Queensland LNG industry

October signalled the start of operations for Australia Pacific LNG’s (APLNG) second gas train on Curtis Island offshore of Gladstone. This completes the construction of three major Liquefied Natural Gas (LNG) projects that were proposed under the Queensland Government’s “Blueprint
for Queensland’s LNG Industry”. The projects consist of six trains and three LNG processing facilities that have the capacity to export up to a combined total of 25.3 million tonnes per annum (Mtpa). The pipelines are contracted to deliver 4,520 terajoules (TJ) to the three  facilities, with an average of 3,300 TJ currently being delivered per day.

AGL outlines a move into WA market

AGL presented growth opportunities at its investor day held in November that gained some  interest in the market. The company announced it will enter the WA Gas Market from January 2018. AGL announced an aggressive acquisition target of 100,000 customers within the first two years. Alinta Energy currently holds an estimated 90% share of the WA market, with Kleenheat holding the remaining 10%.

This move will certainly be a key driver for increased competition in the WA market providing  customers with opportunities to make potential savings in future years. By making this move, AGL also puts itself in prime position to be able to swiftly enter the retail electricity market if and when it becomes contestable.

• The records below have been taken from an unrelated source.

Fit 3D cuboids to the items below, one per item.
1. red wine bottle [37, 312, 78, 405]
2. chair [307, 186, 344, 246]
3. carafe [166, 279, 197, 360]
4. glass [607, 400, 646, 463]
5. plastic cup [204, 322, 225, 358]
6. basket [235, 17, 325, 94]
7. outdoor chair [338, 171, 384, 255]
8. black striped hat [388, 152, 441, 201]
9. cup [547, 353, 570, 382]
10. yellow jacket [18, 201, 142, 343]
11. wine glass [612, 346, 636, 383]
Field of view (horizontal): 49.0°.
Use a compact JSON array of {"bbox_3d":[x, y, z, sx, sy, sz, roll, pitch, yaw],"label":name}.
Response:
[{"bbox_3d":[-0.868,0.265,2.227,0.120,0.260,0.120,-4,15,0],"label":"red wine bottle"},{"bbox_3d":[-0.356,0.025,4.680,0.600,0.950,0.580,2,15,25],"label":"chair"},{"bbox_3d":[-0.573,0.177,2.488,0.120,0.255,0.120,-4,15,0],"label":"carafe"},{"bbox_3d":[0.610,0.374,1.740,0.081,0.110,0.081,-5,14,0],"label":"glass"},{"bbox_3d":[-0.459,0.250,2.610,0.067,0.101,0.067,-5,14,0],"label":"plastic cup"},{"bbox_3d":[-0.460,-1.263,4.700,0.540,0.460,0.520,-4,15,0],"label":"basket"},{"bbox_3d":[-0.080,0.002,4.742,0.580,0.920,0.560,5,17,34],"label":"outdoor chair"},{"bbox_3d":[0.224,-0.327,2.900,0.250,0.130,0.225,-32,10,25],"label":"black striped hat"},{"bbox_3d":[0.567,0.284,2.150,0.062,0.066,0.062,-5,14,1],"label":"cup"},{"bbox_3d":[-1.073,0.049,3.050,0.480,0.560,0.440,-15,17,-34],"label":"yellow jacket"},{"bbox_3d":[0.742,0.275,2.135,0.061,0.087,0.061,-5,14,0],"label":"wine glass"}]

AGL considers LNG import facility

AGL has also announced a $17m feasibility study to build an LNG import facility, with a  terminal potentially available by 2021. Given that there is a declining gas supply (2P reserves) on the east coast of Australia, opinion suggests that more needs to be done to secure forward gas for the domestic market.


NATIONAL ELECTRICITY MARKET OVERVIEW

Q316 started where Q216 left off with high prices across the National Electricity Market (NEM).

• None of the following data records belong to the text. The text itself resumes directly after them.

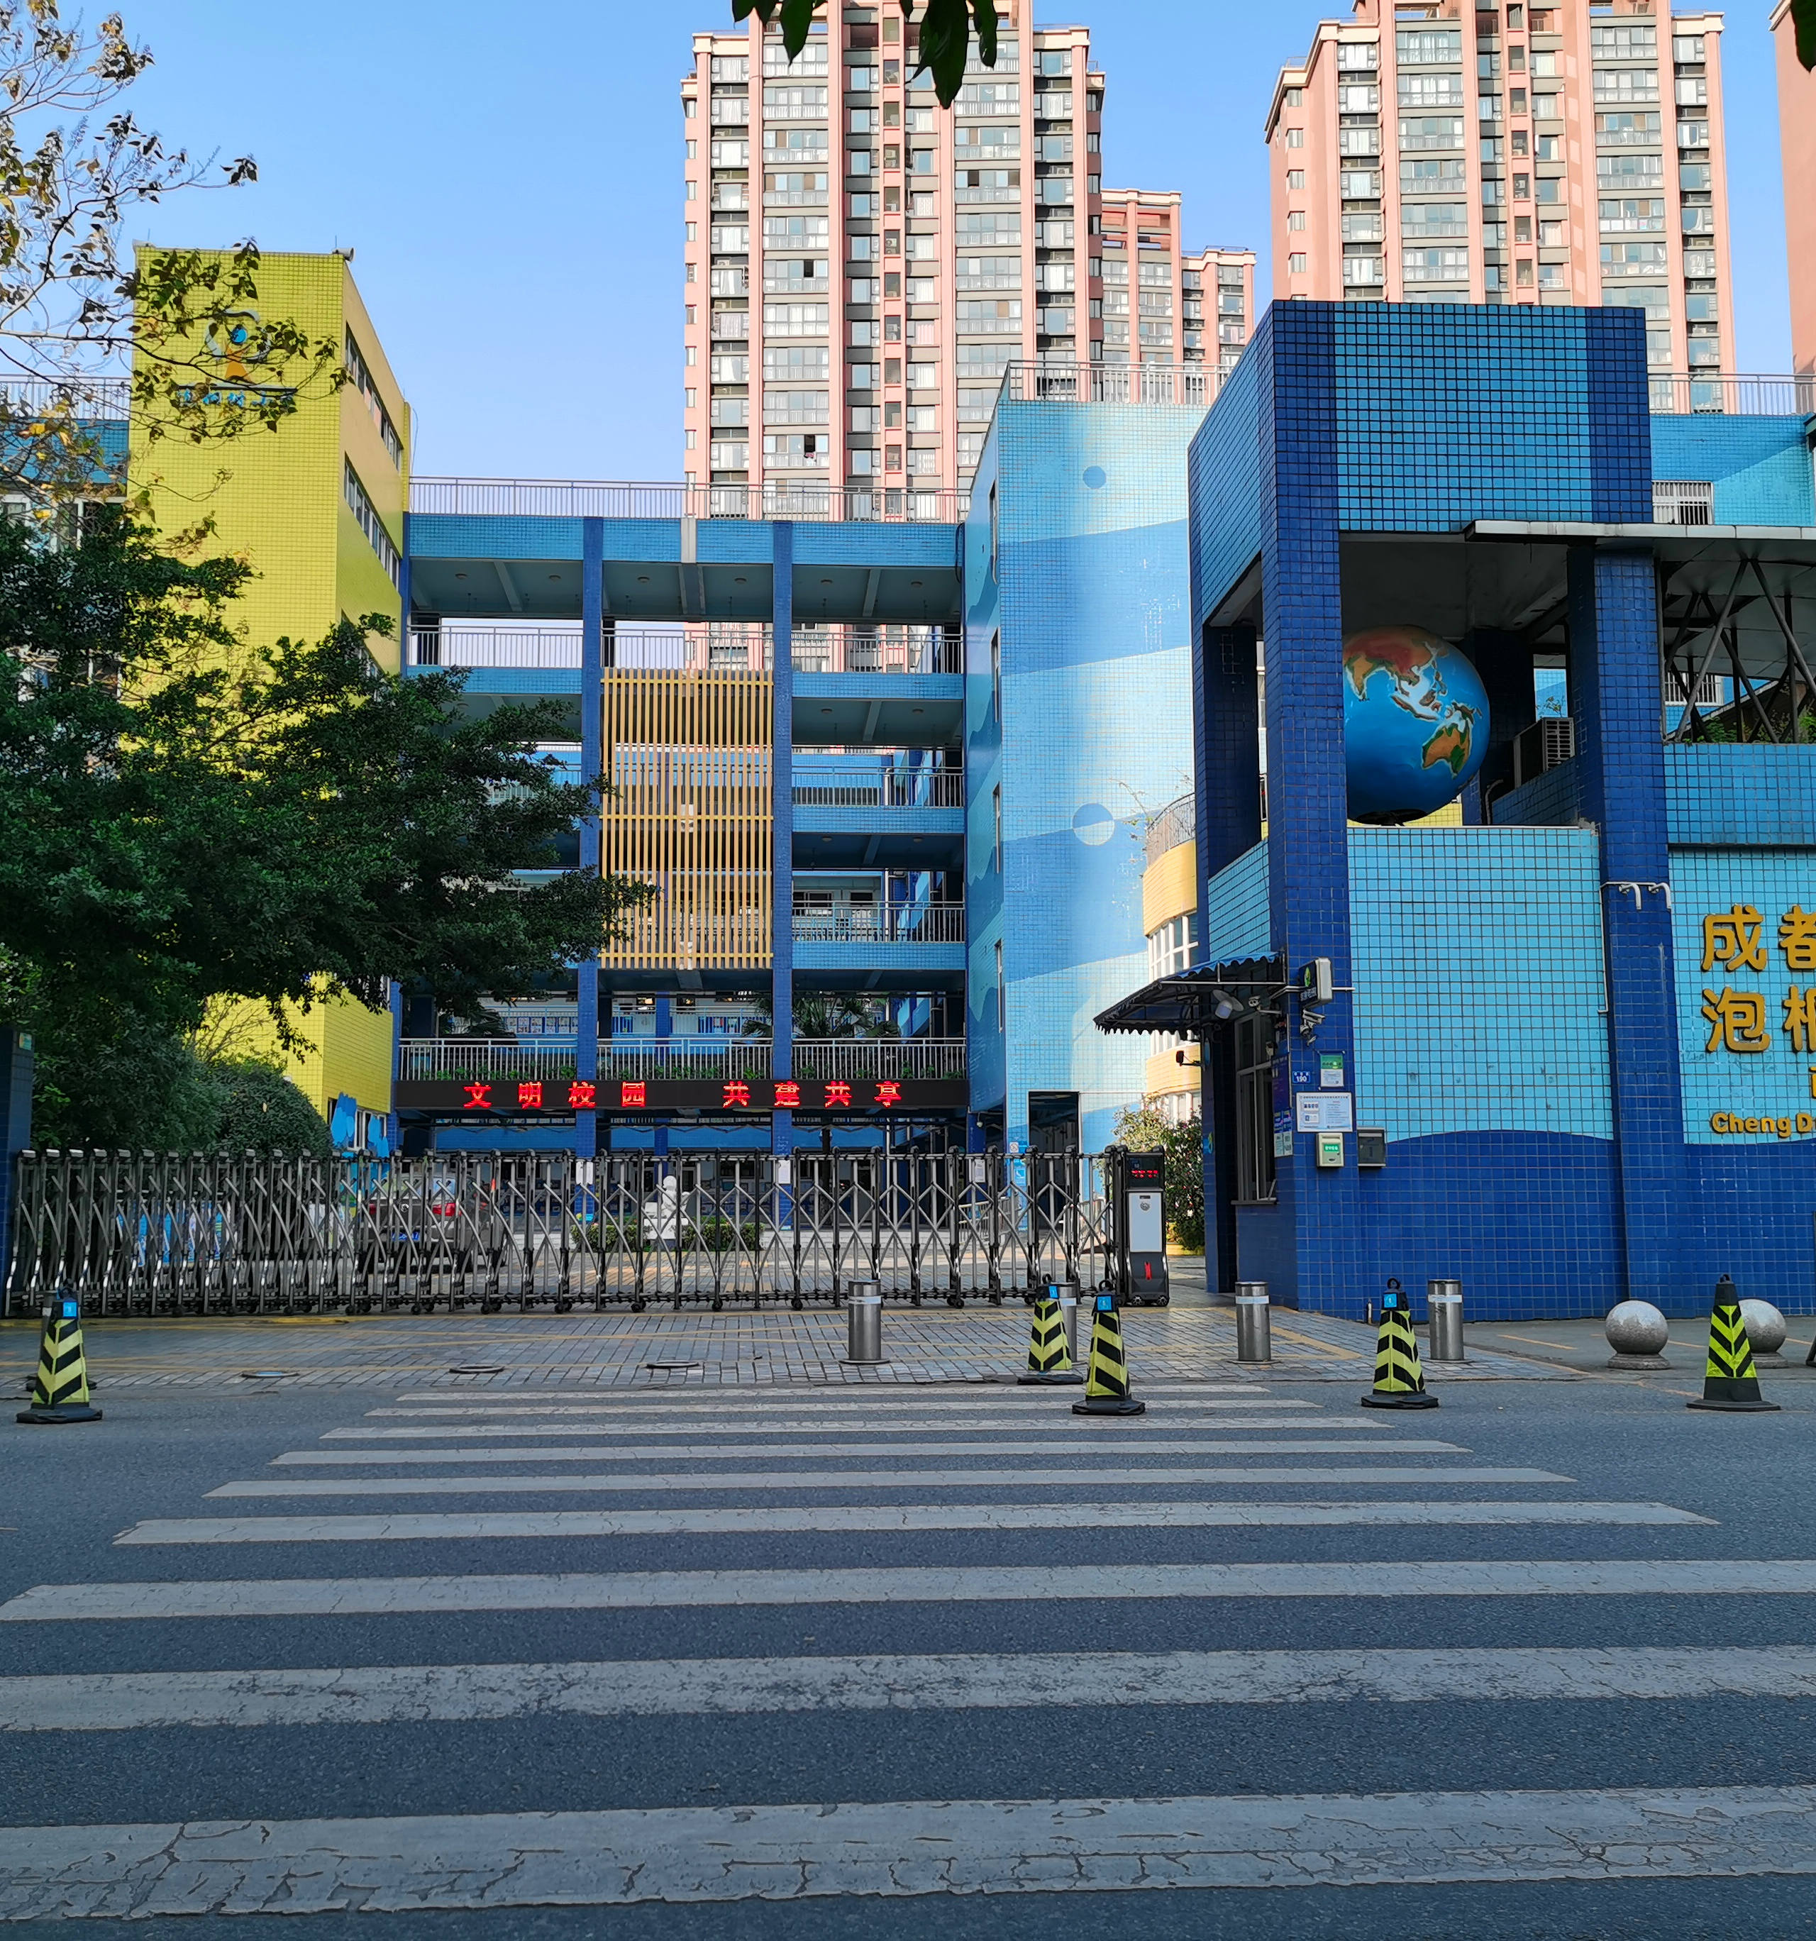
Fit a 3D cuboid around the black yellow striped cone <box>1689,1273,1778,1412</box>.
[{"bbox_3d":[4.294,1.929,10.538,0.340,0.700,0.340,3,-7,-32],"label":"black yellow striped cone"}]

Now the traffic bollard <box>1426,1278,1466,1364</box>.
[{"bbox_3d":[3.682,2.382,13.830,0.235,0.555,0.235,-2,-6,15],"label":"traffic bollard"}]

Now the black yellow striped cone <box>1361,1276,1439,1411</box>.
[{"bbox_3d":[2.583,1.950,10.637,0.390,0.680,0.390,-2,-6,13],"label":"black yellow striped cone"}]

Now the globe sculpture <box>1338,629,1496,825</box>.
[{"bbox_3d":[4.690,-2.379,19.600,1.900,1.900,1.900,-2,-6,14],"label":"globe sculpture"}]

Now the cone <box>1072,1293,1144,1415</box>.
[{"bbox_3d":[1.046,1.968,10.587,0.390,0.680,0.390,-1,-6,5],"label":"cone"}]

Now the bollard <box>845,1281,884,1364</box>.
[{"bbox_3d":[-0.304,2.422,13.930,0.235,0.555,0.235,0,-6,-1],"label":"bollard"}]

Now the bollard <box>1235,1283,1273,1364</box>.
[{"bbox_3d":[2.386,2.401,13.930,0.235,0.555,0.235,-1,-6,9],"label":"bollard"}]

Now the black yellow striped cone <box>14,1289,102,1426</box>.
[{"bbox_3d":[-4.414,1.997,10.537,0.390,0.680,0.390,4,-7,-32],"label":"black yellow striped cone"}]

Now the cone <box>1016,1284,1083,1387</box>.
[{"bbox_3d":[0.887,2.212,12.537,0.390,0.680,0.390,-1,-6,4],"label":"cone"}]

Generation availability continued to be the main issue for other regions. There had been a number of generator outages during Q216 and some of these had failed to come back by Q316. The first two weeks of Q316 averaged between $83/MWh and $92/MWh for all regions excluding SA. After the generation came back online the prices normalised and prices were in the range of $42/MWh and $46/MWh for the remainder of the quarter.

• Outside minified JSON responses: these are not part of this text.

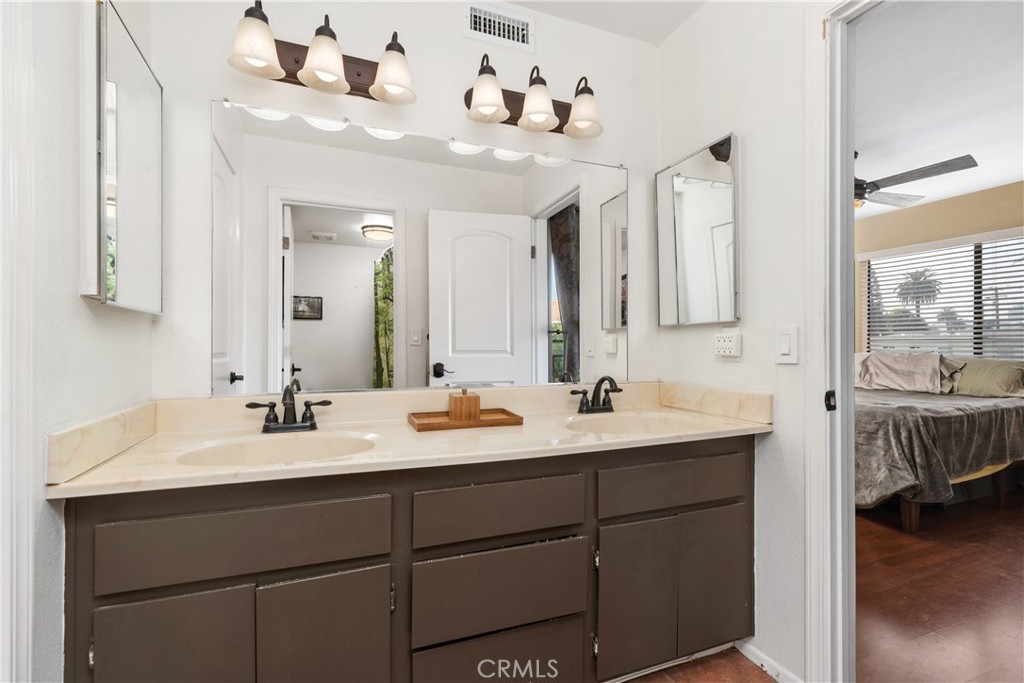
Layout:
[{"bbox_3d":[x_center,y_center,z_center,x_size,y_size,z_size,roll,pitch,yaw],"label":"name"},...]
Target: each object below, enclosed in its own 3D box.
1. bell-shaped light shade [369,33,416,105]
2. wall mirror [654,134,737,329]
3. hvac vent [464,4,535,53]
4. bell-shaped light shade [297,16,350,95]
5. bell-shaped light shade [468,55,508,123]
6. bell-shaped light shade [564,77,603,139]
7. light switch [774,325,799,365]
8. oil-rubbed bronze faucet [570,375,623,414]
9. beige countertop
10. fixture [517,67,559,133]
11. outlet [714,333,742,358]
[{"bbox_3d":[-0.388,-0.905,1.477,0.150,0.213,0.165,0,-1,-21],"label":"bell-shaped light shade"},{"bbox_3d":[0.721,-0.400,1.787,0.035,0.660,0.408,0,-1,-21],"label":"wall mirror"},{"bbox_3d":[-0.041,-1.216,1.750,0.302,0.145,0.018,0,-1,-21],"label":"hvac vent"},{"bbox_3d":[-0.578,-0.906,1.403,0.150,0.213,0.165,0,-1,-21],"label":"bell-shaped light shade"},{"bbox_3d":[-0.086,-0.904,1.594,0.150,0.213,0.165,0,-1,-21],"label":"bell-shaped light shade"},{"bbox_3d":[0.269,-0.903,1.731,0.150,0.213,0.165,0,-1,0],"label":"bell-shaped light shade"},{"bbox_3d":[0.866,0.011,1.443,0.011,0.119,0.073,0,-1,-21],"label":"light switch"},{"bbox_3d":[0.352,0.204,1.746,0.235,0.145,0.160,0,-1,-21],"label":"oil-rubbed bronze faucet"},{"bbox_3d":[-0.098,0.236,1.419,1.825,0.119,0.554,0,-1,-21],"label":"beige countertop"},{"bbox_3d":[0.095,-0.903,1.664,0.150,0.213,0.165,0,-1,0],"label":"fixture"},{"bbox_3d":[0.777,0.014,1.637,0.035,0.084,0.098,0,-1,-21],"label":"outlet"}]

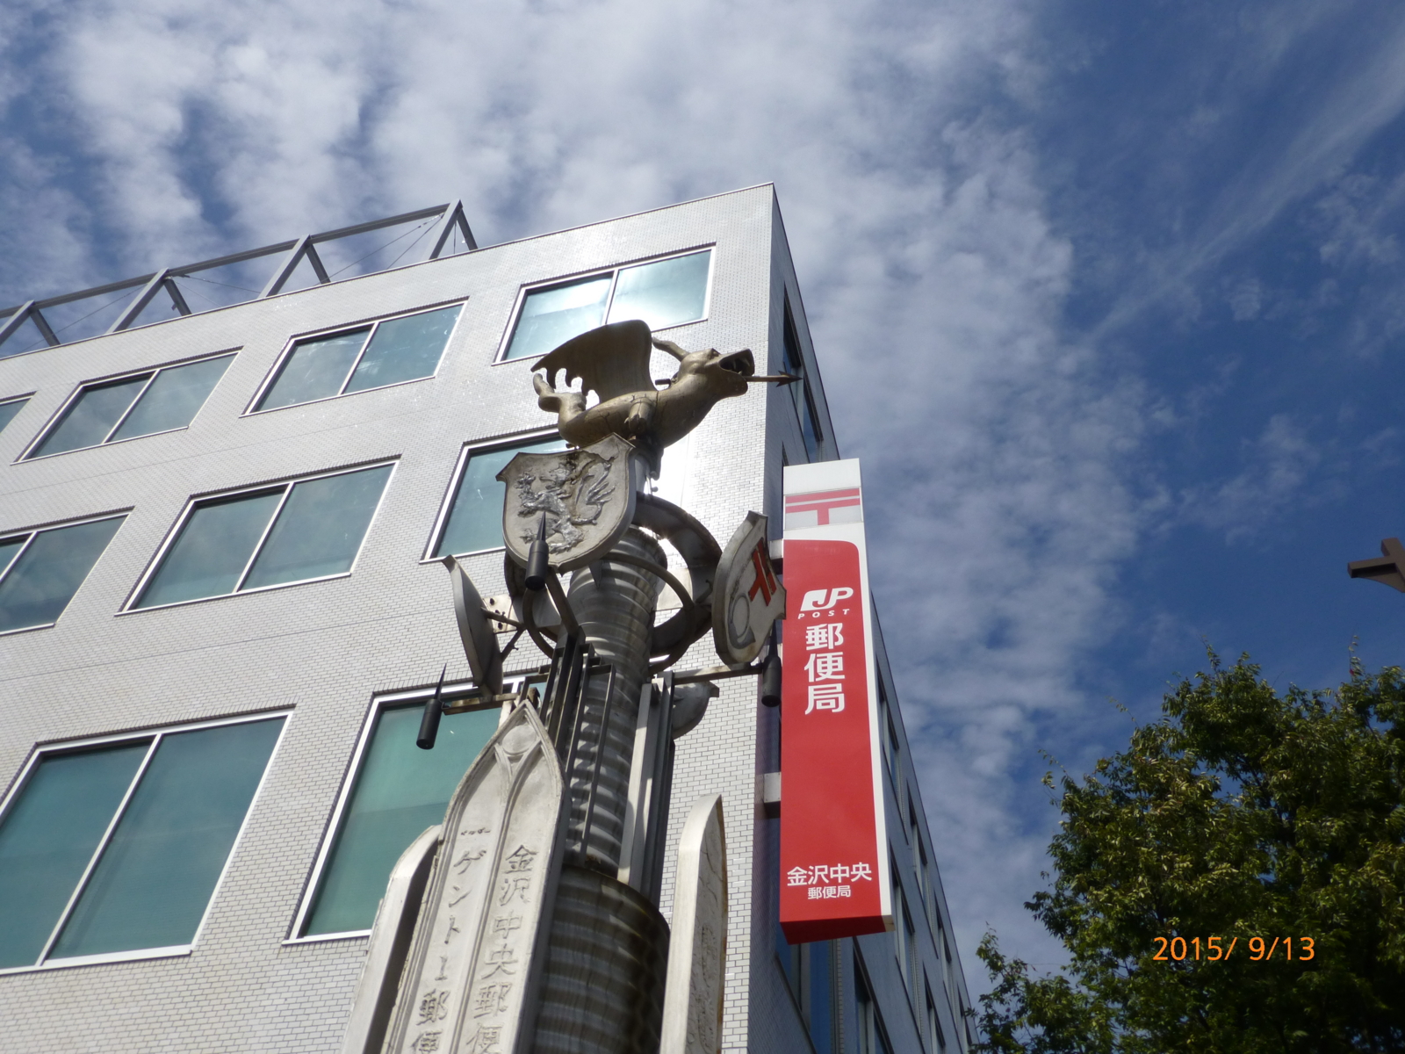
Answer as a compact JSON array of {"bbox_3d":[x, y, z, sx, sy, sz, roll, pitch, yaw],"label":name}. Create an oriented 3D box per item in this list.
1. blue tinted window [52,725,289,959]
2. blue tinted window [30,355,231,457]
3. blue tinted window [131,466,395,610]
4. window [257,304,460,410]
[{"bbox_3d":[-4.699,2.700,10.876,1.384,2.448,0.120,-10,-52,12],"label":"blue tinted window"},{"bbox_3d":[-8.578,-1.831,18.365,2.778,2.021,0.120,-10,-52,12],"label":"blue tinted window"},{"bbox_3d":[-5.169,0.088,14.457,2.815,2.040,0.120,-10,-52,12],"label":"blue tinted window"},{"bbox_3d":[-4.940,-2.447,17.590,2.805,1.998,0.120,-10,-52,12],"label":"window"}]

Overall the dominant theme was availability of base loading plant. There were a number of trips on large base loading plant and a delayed return to service once they were off. The market is now unsure how stable the generation is, particularly in NSW. There is also concern that any exit will be disorderly as there is not much spare capacity left in the system. These concerns were made  worse when Engie announced it would close its Hazelwood plant in Vic. This would mean less support from Vic in the future.

SA had a turbulent quarter. It started with record high spot gas prices, high demand due to cold weather, and limitations on the interconnector with Vic. Pelican Point, one of the state’s largest power stations, chose not to operate for the first two weeks of the quarter. This was the first full quarter without any coal-fired power generation in SA.

During the first two weeks the average price was $379/MWh and large users were concerned they would be unable to continue if the prices didn’t reduce. The SA government stepped in and negotiated for Pelican Point to start up while the interconnector was being upgraded. Prices became subdued, however they were still higher than other regions. The price for the rest of the quarter  was $73/MWh.

Towards the end of the quarter SA experienced a major energy shutdown, now known as the ‘SA Black System’. The grid was slowly restarted overnight but the competitive market was suspended
for a further two weeks.

As a result, the Council of Australian Governments (COAG) Energy Council is currently looking into what needs to change to better integrate renewable generation into the NEM.